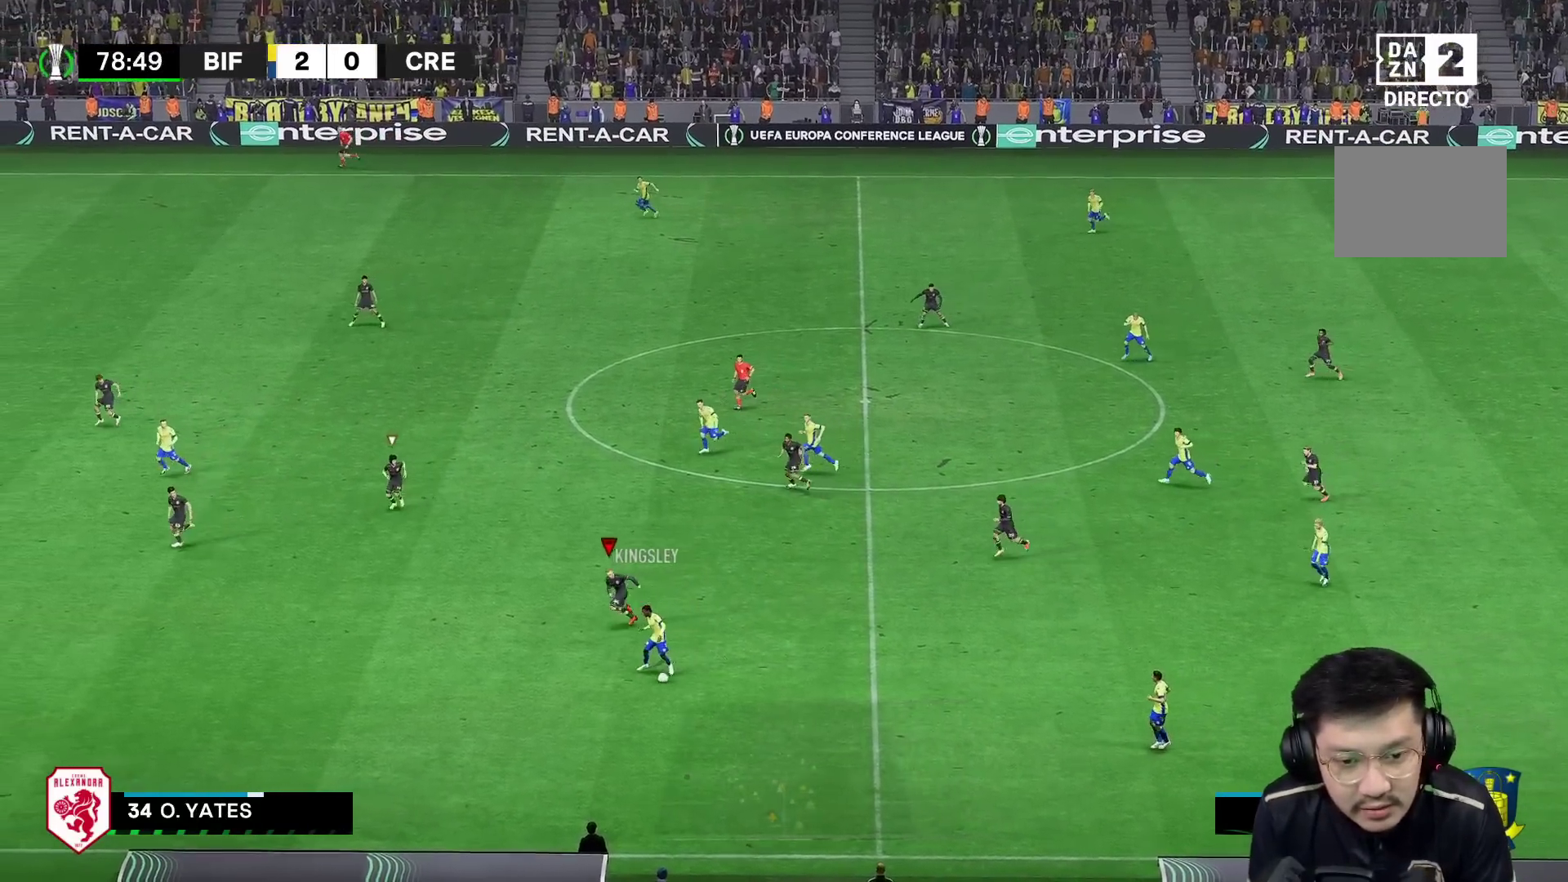
{"buttons": ["L2"], "left_stick": "down", "right_stick": "center", "events": [[50, "R1", "up"], [83, "left_stick", "down"], [117, "L2", "down"]]}
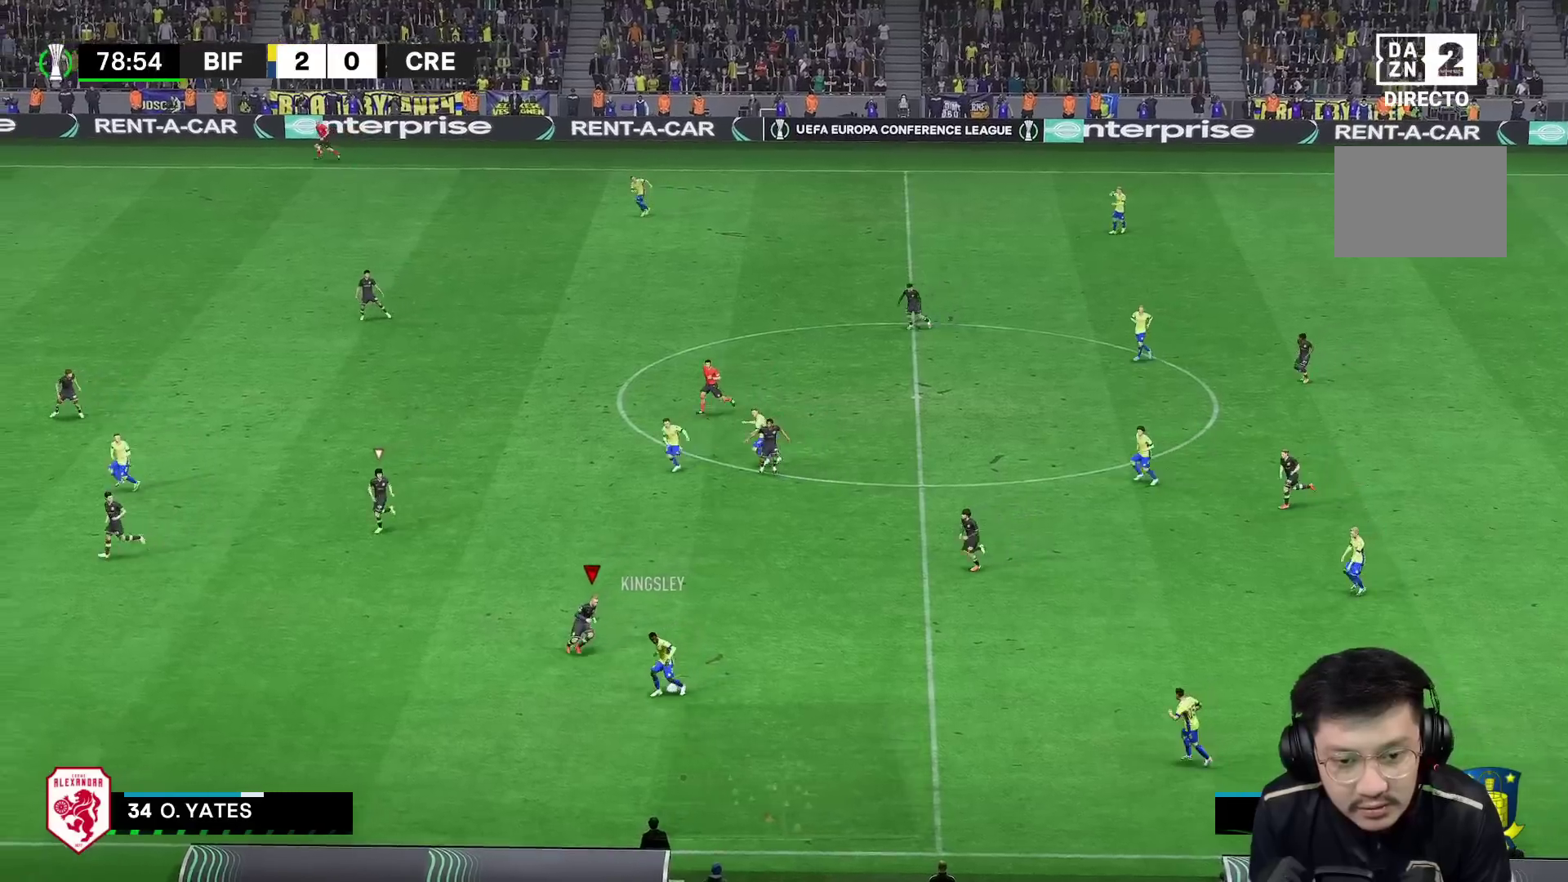
{"buttons": ["L2", "R1"], "left_stick": "down", "right_stick": "center", "events": [[33, "R1", "down"]]}
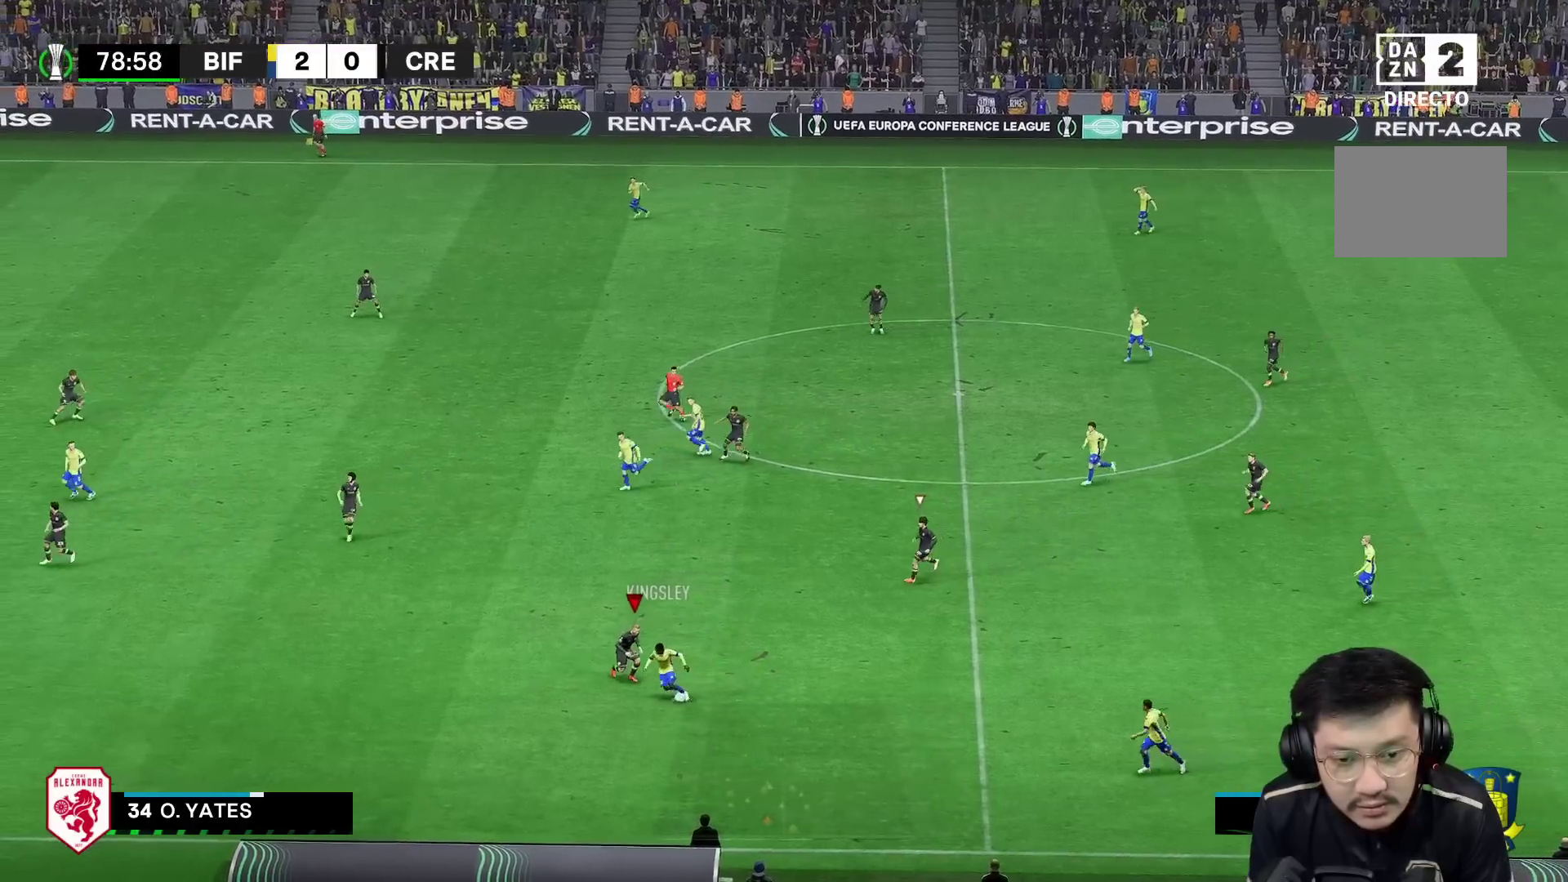
{"buttons": ["L2", "R2"], "left_stick": "down-right", "right_stick": "center", "events": [[17, "left_stick", "down-right"], [67, "R1", "up"], [67, "R2", "down"], [133, "left_stick", "down"], [250, "left_stick", "down-right"]]}
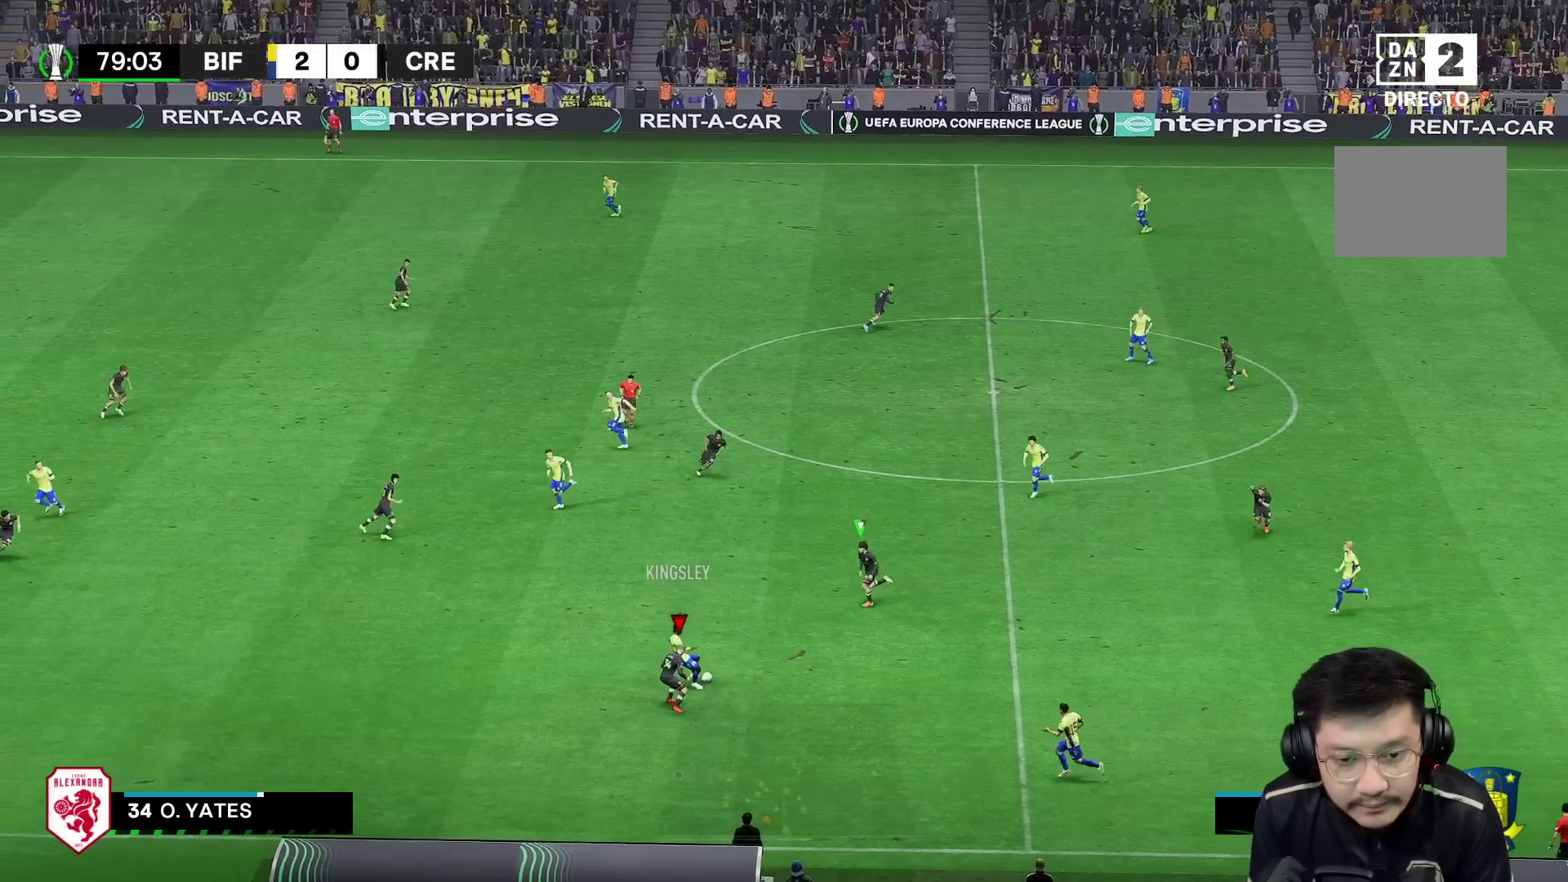
{"buttons": ["L2", "R1", "R2"], "left_stick": "up", "right_stick": "center", "events": [[67, "left_stick", "up-right"], [150, "left_stick", "up"], [417, "R1", "down"]]}
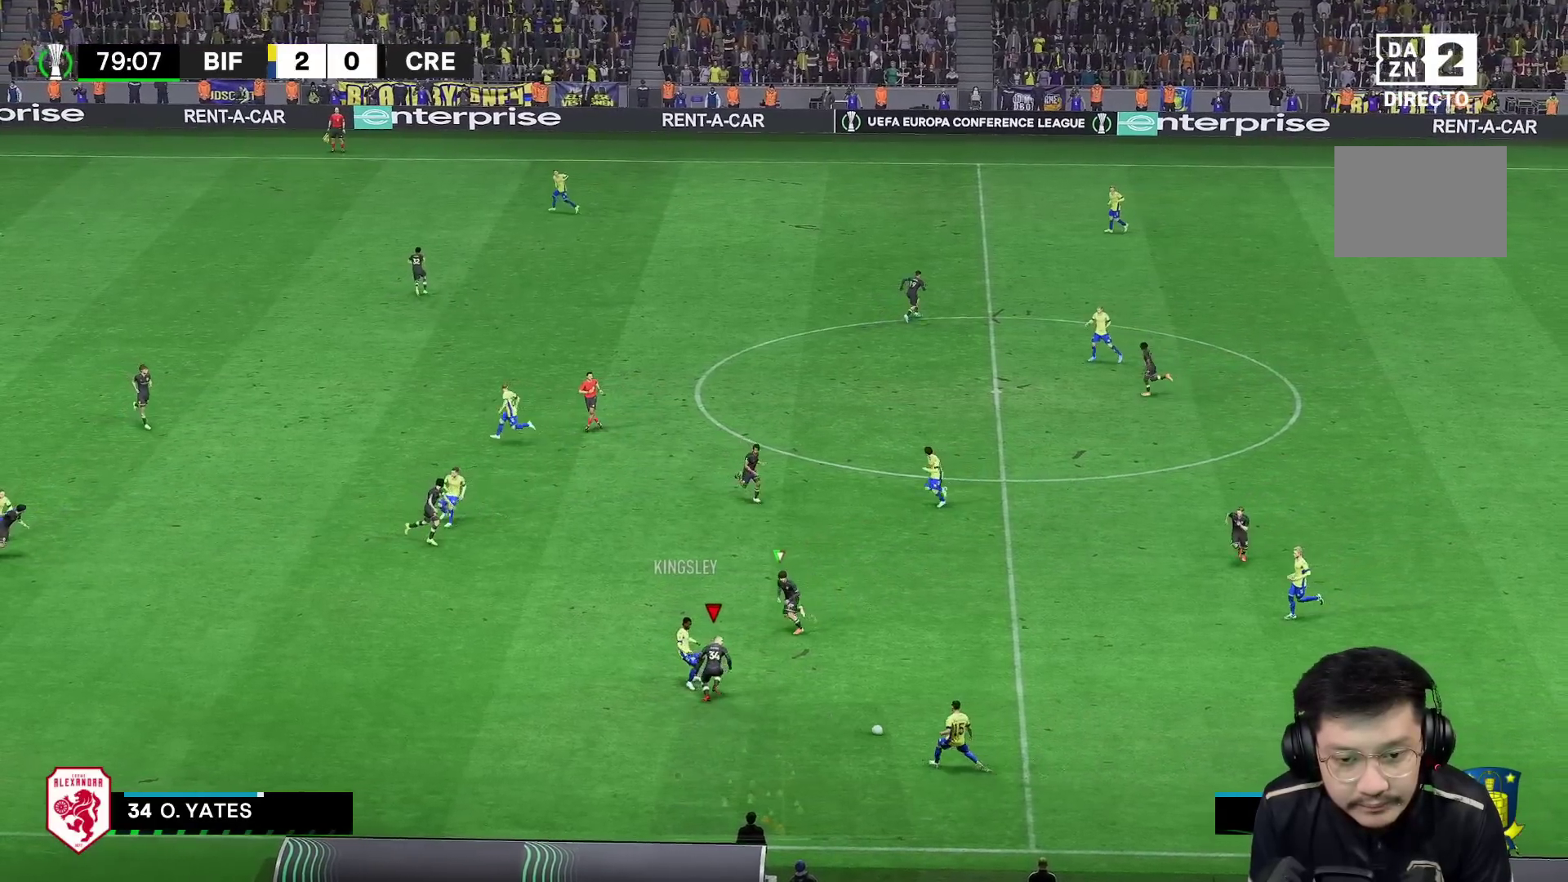
{"buttons": [], "left_stick": "down-left", "right_stick": "center", "events": [[17, "left_stick", "right"], [50, "L1", "down"], [83, "R1", "up"], [117, "left_stick", "down"], [133, "L1", "up"], [167, "R2", "up"], [283, "left_stick", "down-left"], [383, "L2", "up"]]}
_ _ _ _ _
▶ [What you will do]: With the pictures removed, output the listing above exactly.

▶ [Result below]:
{"buttons": ["L2"], "left_stick": "down", "right_stick": "center", "events": [[50, "R1", "up"], [83, "left_stick", "down"], [117, "L2", "down"]]}
{"buttons": ["L2", "R1"], "left_stick": "down", "right_stick": "center", "events": [[33, "R1", "down"]]}
{"buttons": ["L2", "R2"], "left_stick": "down-right", "right_stick": "center", "events": [[17, "left_stick", "down-right"], [67, "R1", "up"], [67, "R2", "down"], [133, "left_stick", "down"], [250, "left_stick", "down-right"]]}
{"buttons": ["L2", "R1", "R2"], "left_stick": "up", "right_stick": "center", "events": [[67, "left_stick", "up-right"], [150, "left_stick", "up"], [417, "R1", "down"]]}
{"buttons": [], "left_stick": "down-left", "right_stick": "center", "events": [[17, "left_stick", "right"], [50, "L1", "down"], [83, "R1", "up"], [117, "left_stick", "down"], [133, "L1", "up"], [167, "R2", "up"], [283, "left_stick", "down-left"], [383, "L2", "up"]]}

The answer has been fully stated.